What is being asked: Give back the full listing exactly as written.

Exercise inputs:
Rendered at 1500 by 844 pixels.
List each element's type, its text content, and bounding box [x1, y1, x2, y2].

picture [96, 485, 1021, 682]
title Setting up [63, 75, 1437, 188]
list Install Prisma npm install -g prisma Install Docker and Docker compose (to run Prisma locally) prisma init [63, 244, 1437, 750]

Solved exercise:
Rendered at 1500 by 844 pixels.
List each element's type, its text content, and bounding box [x1, y1, x2, y2].

picture [96, 485, 1021, 682]
title Setting up [63, 75, 1437, 188]
list Install Prisma npm install -g prisma Install Docker and Docker compose (to run Prisma locally) prisma init [63, 244, 1437, 750]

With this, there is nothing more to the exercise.